De esa forma, durante cuatro años compartí la redacción con el profesor Jaramillo. Un año siendo todavía su alumno –que por cierto me reprobó porque llegaba tarde a su clase por cumplir como reportero–, y tres más subiendo al segundo piso por las tardes a saludarlo en su escritorio frente a su vieja máquina.
El 22 de abril de 2012 fue uno de mis días más tristes cuando dejó de existir. Atrás quedaban los días, ya rebasados sus 80 años, cuando nos sentábamos en la sala de su casa para hablar de periodismo; de su natal Valle de Bravo; de su otra pasión: la música, y de sus “alumnos para presumir”, como llamaba a José Celso Garza, Bertha Wario, Elvira Ramos y Lewis Dawson Story, entre otros.
Con perdón de sus hijas, yernos, nueras y nietos, creo que a mi me tenía en otra categoría: me hacía sentir como uno más de sus hijos. Y fue recíproco mi cariño, pues cuando se fue al Cielo ––porque no tengo duda que por su vida ejemplar se ganó el boleto para ese destino–, sentí que se moría mi padre.
A Silvino Jaramillo, todos mis recuerdos por siempre. Algún día retomaremos las charlas con tequila Herradura reposado.

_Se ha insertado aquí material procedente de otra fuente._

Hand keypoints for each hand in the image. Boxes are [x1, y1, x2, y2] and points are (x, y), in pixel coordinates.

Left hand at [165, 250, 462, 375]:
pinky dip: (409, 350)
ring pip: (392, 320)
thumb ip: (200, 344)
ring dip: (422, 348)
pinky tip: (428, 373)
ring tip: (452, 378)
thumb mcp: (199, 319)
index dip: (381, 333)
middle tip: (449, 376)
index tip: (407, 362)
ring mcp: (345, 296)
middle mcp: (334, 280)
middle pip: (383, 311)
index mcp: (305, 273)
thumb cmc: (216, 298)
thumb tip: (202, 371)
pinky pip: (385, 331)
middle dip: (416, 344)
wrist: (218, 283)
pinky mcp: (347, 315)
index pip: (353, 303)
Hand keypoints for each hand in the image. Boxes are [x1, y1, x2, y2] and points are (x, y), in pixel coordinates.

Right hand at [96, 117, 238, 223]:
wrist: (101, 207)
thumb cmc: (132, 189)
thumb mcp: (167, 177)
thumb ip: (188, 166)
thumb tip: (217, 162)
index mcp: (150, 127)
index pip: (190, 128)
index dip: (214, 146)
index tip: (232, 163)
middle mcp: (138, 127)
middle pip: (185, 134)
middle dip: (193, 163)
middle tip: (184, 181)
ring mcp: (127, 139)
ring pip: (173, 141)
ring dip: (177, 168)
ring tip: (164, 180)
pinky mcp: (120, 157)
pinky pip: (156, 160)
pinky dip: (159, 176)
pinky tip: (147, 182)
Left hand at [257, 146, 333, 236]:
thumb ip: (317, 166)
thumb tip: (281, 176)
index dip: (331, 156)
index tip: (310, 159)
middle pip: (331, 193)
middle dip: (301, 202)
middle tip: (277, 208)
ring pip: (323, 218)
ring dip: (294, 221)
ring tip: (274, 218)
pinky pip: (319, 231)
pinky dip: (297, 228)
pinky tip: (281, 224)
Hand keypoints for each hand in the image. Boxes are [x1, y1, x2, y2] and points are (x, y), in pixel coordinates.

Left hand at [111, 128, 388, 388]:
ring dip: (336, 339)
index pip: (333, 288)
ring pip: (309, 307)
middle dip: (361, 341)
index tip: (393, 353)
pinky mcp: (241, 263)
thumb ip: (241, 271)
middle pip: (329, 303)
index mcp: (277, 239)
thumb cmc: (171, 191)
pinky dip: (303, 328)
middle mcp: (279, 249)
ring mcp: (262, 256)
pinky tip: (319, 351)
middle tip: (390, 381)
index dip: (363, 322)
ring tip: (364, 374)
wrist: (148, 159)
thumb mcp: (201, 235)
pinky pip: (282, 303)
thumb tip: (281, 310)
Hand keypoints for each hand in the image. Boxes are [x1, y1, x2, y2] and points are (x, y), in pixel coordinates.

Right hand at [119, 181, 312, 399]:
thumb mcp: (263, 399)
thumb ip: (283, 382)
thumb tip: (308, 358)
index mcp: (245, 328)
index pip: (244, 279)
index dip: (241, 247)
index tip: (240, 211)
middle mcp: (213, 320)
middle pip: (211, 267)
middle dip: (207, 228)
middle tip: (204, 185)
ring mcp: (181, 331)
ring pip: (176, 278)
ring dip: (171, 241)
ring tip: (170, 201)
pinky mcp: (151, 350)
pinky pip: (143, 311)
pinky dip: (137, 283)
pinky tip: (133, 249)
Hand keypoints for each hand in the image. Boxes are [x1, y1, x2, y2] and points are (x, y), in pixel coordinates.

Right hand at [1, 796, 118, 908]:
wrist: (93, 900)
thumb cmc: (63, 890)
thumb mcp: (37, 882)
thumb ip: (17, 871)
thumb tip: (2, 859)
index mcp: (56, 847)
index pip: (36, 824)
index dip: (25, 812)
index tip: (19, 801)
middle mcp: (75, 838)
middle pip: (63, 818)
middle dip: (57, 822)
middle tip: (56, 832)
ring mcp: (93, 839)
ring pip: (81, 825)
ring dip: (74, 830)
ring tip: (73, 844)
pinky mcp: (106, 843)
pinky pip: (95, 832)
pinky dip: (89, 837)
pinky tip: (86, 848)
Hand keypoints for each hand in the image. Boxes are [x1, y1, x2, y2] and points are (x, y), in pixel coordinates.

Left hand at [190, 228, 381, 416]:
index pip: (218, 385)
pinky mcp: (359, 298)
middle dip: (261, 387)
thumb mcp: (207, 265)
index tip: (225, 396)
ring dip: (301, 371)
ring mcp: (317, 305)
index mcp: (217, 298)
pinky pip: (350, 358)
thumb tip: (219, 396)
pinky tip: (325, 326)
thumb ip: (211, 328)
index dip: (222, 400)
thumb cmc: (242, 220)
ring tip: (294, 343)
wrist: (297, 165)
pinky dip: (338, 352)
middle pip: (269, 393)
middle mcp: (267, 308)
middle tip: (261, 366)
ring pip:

Si la intención de este espacio fue reconocer a aquellos maestros que cincelaron mi perfil como periodista, uno que tiene cuerda de sobra en la Tierra, dando cátedra y sacando humo a las teclas es el profesor José Luis Esquivel.
Aunque no fui de sus agraciados que viajaron con él a Europa como estudiantes, como periodistas estuvimos en Florencia para cubrir el juego de Italia contra México en 1993, y antes fuimos competencia en el Mundial de Futbol de México 1986, él para El Norte y su exalumno enviado de El Porvenir.
Ahora compartimos espacios en Hora Cero. Y los lectores deben saber que en la cátedra y en el periodismo de Nuevo León y de México, el maestro José Luis Esquivel tiene asegurado un lugar en las primeras filas.
Durante 35 años, de la Facultad de Ciencias de la Comunicación han egresado alumnos que más tarde destacaron en los medios de comunicación a nivel local, nacional e internacional. Como también profesionales de la publicidad, la mercadotecnia y relaciones públicas.
Me siento orgulloso de ser ex alumno de la UANL. Y creo ser un modesto ejemplo de que no se necesita institución privada, ni cuotas inalcanzables para una gran mayoría de estudiantes en México con recursos limitados, para destacar con honestidad y ética.
Amé el periodismo desde que empecé a escuchar a mis maestros universitarios, y lo seguiré ejerciendo hasta que una nueva generación nos remplace. Cuando nos toque el turno de pertenecer: “a la vieja guardia”.